Single by Ava featuring Anna and Capo Plaza

from the EP Ok Ava
- Released: 19 May 2023
- Genre: Dance pop
- Length: 2:49
- Label: Warner
- Songwriters: Anna Pepe; Luca D'Orso; Francesco Avallone; Daniele Zanotti; Sergio Bancone; Nicolas Cavenaghi;
- Producers: Ava; BLSSD;

Ava singles chronology
| "Dimmi che" (2023) | "Vetri neri" (2023) | "Moon" (2024) |

Anna singles chronology
| "Energy" (2023) | "Vetri neri" (2023) | "Everyday" (2023) |

Capo Plaza singles chronology
| "Arai" (2023) | "Vetri neri" (2023) | "Freddy Krueger Freestyle" (2023) |

Music video
- "Vetri neri" on YouTube

= Vetri neri =

2023 song by Ava featuring Anna and Capo Plaza

"Vetri neri" is a 2023 song by Italian music producer Ava with featured vocals by Italian rappers Anna and Capo Plaza. It was released on 19 May 2023 as the fourth single from Ava's debut extended play Ok Ava.

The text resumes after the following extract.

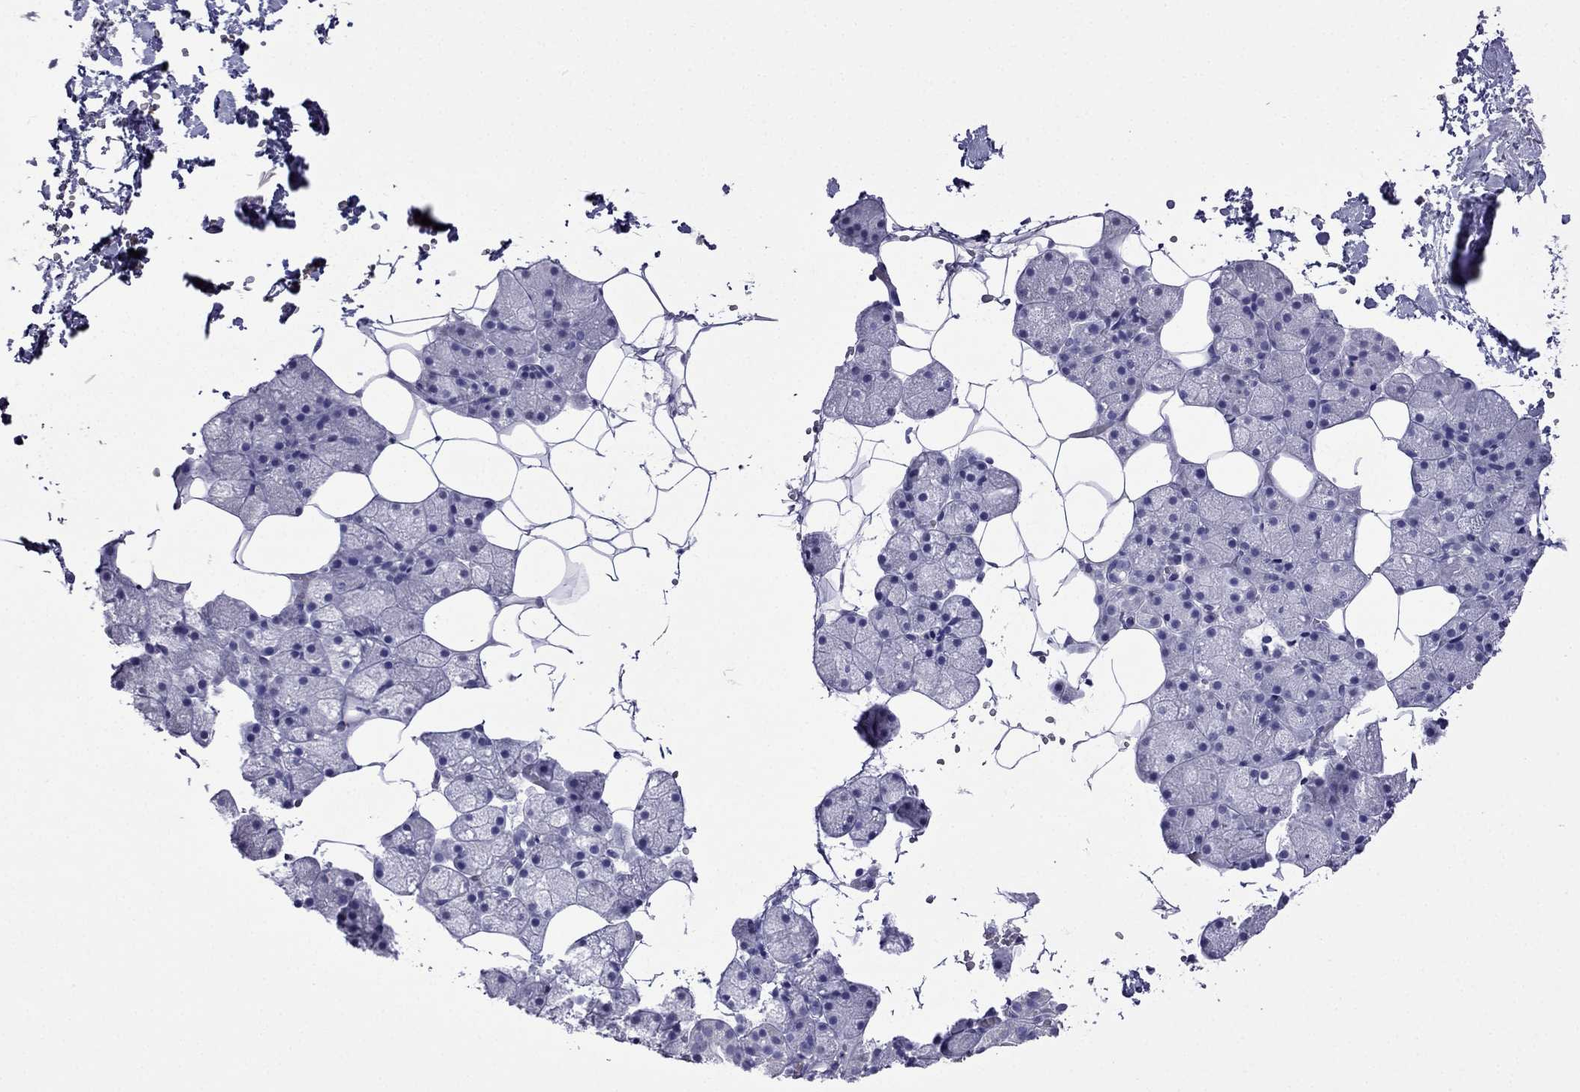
{"staining": {"intensity": "negative", "quantity": "none", "location": "none"}, "tissue": "salivary gland", "cell_type": "Glandular cells", "image_type": "normal", "snomed": [{"axis": "morphology", "description": "Normal tissue, NOS"}, {"axis": "topography", "description": "Salivary gland"}], "caption": "Immunohistochemistry histopathology image of normal salivary gland: salivary gland stained with DAB exhibits no significant protein staining in glandular cells.", "gene": "CDHR4", "patient": {"sex": "male", "age": 38}}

The song uses a sample of "Mr. Saxobeat" by Alexandra Stan. It peaked at number 2 on the Italian singles chart and was certified six platinums in Italy. The track was also the most streamed single in Italy during the summer of 2023 on Spotify.

==Music video==
A visual music video of "Vetri neri", directed by Late Milk, was released on 14 June 2023 via Ava's YouTube channel.

==Charts==
===Weekly charts===

Weekly chart performance for "Vetri neri"
| Chart (2023) | Peak position |
|---|---|
| Italy (FIMI) | 2 |
| Italy Airplay (EarOne) | 45 |

===Year-end charts===

2023 year-end chart performance for "Vetri neri"
| Chart (2023) | Position |
|---|---|
| Italy (FIMI) | 6 |

2024 year-end chart performance for "Vetri neri"
| Chart (2024) | Position |
|---|---|
| Italy (FIMI) | 48 |

==Certifications==

Certifications for "Vetri neri"
| Region | Certification | Certified units/sales |
| Italy (FIMI) | 6× Platinum | 600,000^{‡} |
^{‡} Sales+streaming figures based on certification alone.